What Would Martin Luther King Say?
Martin Luther King, the King County, Washington, “marketing” symbol since 1986, is celebrated and honored on his national holiday every year, in mid-January. This year his day was January 21, 2013. We think he would be more than a little disturbed with King County.
As you may know, former King County Executive Ron Sims and Bruce Laing were responsible for changing the King County symbol in 1986 while both were members of the County Council. Previously, the county had adopted the name “King” after William Rufus de Vane King, a vice president of the United States in 1853.
In remarks made in 1986, Sims recalled that the county “branding” change was born out of the advocacy of community leaders and newspaper columnist Shelby Scates who believed that the county’s name should symbolize justice and equality for which the Reverend Dr. King fought. “Justice and equality” — nice words for sure, but only words and a marketing ploy if there is less than significant translation of those words into action.
With respect to what has happened to the Lowman Beach Park neighborhood of renters and the rental units they once occupied, there has been no such justice or equality. And, in that regard, I submit, the Reverend Dr. Martin Luther King, Jr. would be ashamed of King County. Dr. King would have seen King County’s process of destroying 19 prime location, affordable rental units as an act of supreme injustice and cow-towing to political expediency, land-owner desires to “improve the neighborhood,” laziness and elitism. Nothing near justice and equality.
I find it particularly loathsome that King County uses the “justice and equality” brand of Dr. King’s values and behaviors to impress us, but spits in his face whenever it’s just too hard to live up to his principles. Dr. King said it best “Never forget that everything Hitler did in Germany was legal.” Although this is seen as a bit of an exaggeration, Dr.
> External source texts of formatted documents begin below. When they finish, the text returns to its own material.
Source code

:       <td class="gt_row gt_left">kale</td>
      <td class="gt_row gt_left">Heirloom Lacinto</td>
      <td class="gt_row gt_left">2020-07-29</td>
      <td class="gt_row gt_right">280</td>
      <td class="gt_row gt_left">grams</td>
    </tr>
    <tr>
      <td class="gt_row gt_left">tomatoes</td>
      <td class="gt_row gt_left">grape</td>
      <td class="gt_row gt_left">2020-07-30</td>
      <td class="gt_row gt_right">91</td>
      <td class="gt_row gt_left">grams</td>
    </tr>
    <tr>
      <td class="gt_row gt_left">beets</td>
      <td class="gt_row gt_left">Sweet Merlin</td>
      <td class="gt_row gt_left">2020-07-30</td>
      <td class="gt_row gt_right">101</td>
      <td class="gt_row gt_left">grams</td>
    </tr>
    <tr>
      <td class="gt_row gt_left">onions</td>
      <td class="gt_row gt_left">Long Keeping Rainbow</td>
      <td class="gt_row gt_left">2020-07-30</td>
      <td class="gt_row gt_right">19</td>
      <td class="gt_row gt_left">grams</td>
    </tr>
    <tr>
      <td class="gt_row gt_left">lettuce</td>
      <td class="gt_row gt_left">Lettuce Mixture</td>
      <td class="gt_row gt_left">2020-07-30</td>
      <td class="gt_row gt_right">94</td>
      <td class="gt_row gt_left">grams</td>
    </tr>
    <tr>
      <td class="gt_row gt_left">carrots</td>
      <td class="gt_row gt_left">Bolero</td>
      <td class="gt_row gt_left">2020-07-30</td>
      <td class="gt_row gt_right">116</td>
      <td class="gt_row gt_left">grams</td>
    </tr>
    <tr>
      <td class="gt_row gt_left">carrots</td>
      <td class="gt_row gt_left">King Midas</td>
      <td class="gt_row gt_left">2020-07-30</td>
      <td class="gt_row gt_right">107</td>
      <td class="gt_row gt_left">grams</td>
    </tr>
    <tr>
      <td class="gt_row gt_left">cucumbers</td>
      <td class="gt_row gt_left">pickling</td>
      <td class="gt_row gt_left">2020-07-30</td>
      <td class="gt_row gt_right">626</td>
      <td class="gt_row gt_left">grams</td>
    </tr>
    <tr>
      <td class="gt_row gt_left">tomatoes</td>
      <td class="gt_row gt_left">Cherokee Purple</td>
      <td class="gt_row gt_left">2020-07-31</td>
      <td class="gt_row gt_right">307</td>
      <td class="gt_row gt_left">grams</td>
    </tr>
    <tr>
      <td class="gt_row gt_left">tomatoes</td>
King used that dramatic phrase to make sure we remember that not everything that is legal is moral. It sticks in your head, if you have ever heard it or read it.
For many generations of people who have not heard it, they don’t get it. In fact, the mantra of U.S. culture since Dr. King’s death in 1968 could be characterized as exactly the opposite of that principle — “get away with whatever you can get away with, and, if you can’t get away with it now, change the law so you can.”
Certainly, King County, when it comes to the Lowman Beach neighborhood, does not come close to living up to the principles of Dr. King.
While you celebrate Dr. King, remember that everything King County does is “legal” and that although King County claims that its destruction of homes to build a sewage tank is legal, it is far from moral or rational.
There is nothing to celebrate there.